Hi, I would like to hear some input on a marketing strategy that I'm thinking of putting forth.

My partner and I are in the screenprinting business part time (5 months now). We have been fairly succesful getting some orders and such, but as everybody does, we'd like to get even more accounts. We both have other fulltime day jobs but would like to make screen printing become a regular job instead.

It's hard to promote ourselves on a regular basis because we are so busy during the day with work. However we have this friend that is a real good (people person), and we are thinking to ask him if he would like to become a sales person for us. He has much more free time on his hands than we do.

Our plan is to give our buddy his own business cards and he would go around on his own time and try and sell 10 shirts on consignment to local places that get everyday customer traffic (night clubs and etc..) 
Me and my partner front the cost and labor for 10 shirts and when the local business sells out we make them buy a larger quantity with no more consignment deals.
I like the consignment deal upfront because it would make the customer less worried to buy, I think, and 10 shirts would sell quickly we think.

We'd like to pay our buddy a commision on the sales he makes.
What we wonder is, How much of a % should we pay him? Does 10% sound reasonable for each new account he finds? (Ex. Sell 10 shirts for 100.00, he makes 10 bucks.)
Also should we be required to keep paying him a percentage on re-orders from the same account that he initially found us for each time that they order more shirts. Even if they go straight threw me and my partner next time?

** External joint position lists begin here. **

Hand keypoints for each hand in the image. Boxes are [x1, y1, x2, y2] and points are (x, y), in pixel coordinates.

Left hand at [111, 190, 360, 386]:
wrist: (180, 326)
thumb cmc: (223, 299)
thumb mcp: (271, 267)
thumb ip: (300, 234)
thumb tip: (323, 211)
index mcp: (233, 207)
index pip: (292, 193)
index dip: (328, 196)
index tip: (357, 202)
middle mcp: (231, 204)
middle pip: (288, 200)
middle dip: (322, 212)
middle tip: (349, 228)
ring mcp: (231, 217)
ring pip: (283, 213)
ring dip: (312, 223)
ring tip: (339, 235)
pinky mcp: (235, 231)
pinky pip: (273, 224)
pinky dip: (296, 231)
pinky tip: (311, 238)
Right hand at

Any thoughts or advice is appreciated
Thanks


----------



## binsky5 (Mar 23, 2007)

From being in sales for years if you want a long term relationship with this person then anything that comes from an account he opens up he should continue getting paid on. It will not be in his interest to open an account for 10% unless he gets to contine earning from that account. The plus to you is that he will continue to maintain a relationship with that client and bring new things to them. It really is more win win that way. You want him to have the potential to make a lot of money as well. More money means more selling at all ends.


----------



## ironhead (Dec 28, 2005)

That makes much sense. Thank you.

Any input on what a fair percentage may be to the sales person involved?


----------



## htt117 (Aug 31, 2006)

I agree that you want to keep the salesperson in contact with existing customers that they have developed and keep locating new customers at the same time. In one of my careers, I sold industrial chemicals. Our commission system had tiers. There was a rate of 10% for new orders and reorders for a six month period. The rate dropped to 5% after that and 1% after three years. Orders for new or different products at one of the existing customer plants were treated as new orders. This kept the sales staff interested in devloping new products with their customers.

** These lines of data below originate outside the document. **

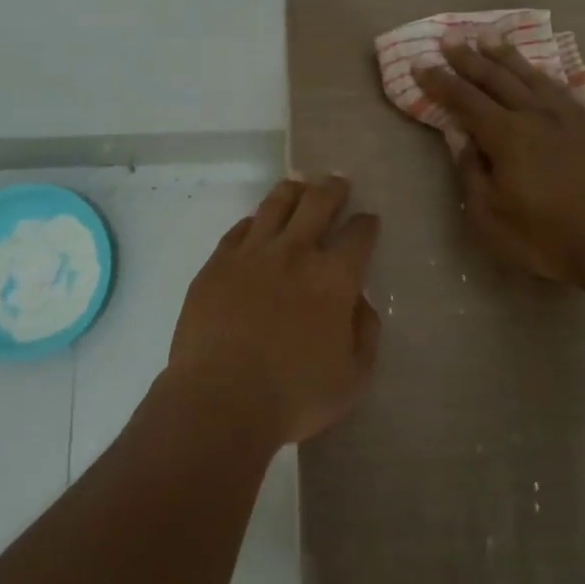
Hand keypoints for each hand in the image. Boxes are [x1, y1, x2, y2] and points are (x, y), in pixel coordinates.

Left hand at [166, 176, 382, 446]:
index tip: (368, 221)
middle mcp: (294, 253)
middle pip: (317, 204)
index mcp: (334, 278)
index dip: (366, 224)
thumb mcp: (353, 377)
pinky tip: (256, 221)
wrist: (220, 401)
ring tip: (298, 184)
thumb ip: (366, 333)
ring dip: (292, 191)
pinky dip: (253, 221)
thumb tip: (360, 302)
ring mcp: (251, 254)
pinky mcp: (216, 265)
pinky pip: (239, 230)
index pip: (358, 235)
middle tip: (337, 182)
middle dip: (332, 189)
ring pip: (275, 206)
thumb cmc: (294, 397)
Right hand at [418, 36, 584, 282]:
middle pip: (496, 78)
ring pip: (529, 75)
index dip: (440, 82)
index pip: (465, 100)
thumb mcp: (490, 216)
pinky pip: (557, 87)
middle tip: (449, 38)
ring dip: (505, 55)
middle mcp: (534, 115)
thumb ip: (471, 172)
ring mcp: (565, 118)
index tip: (419, 63)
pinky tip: (535, 70)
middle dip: (468, 58)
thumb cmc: (544, 238)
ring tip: (487, 36)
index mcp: (507, 136)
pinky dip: (539, 73)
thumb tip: (460, 138)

The key is to make the compensation plan act as an incentive for exactly what you are trying to achieve. For example, if volume is your goal, base the commission on the total value of the sale. If increasing margin by upselling to key products is your goal, then base the commission on margin not total sales amount. The sales staff then has more incentive to move toward higher margin products with the customer.

It's a good plan, just tweak it to match what you want.

You may also want to consider a non-compete agreement with your salesperson. If they get good, they (and your customer list) will be recruited by your competitors.

Jim


----------



## Rodney (Nov 3, 2004)

ironhead said:


> That makes much sense. Thank you.
> 
> Any input on what a fair percentage may be to the sales person involved?


While you're waiting for answers in this thread, if you check out the search, there have been some recent topics with some percentages shared. I think if you search the forums for sales rep, you should find some good info.


----------



## htt117 (Aug 31, 2006)

If your margin is 50% then every dollar of sales should give you $0.50 in incremental margin. At 12.5% commission on total sales, you are paying 25 cents for every dollar of incremental margin. I'd pay someone a quarter to bring me a dollar as often as he can do it.

Jim


----------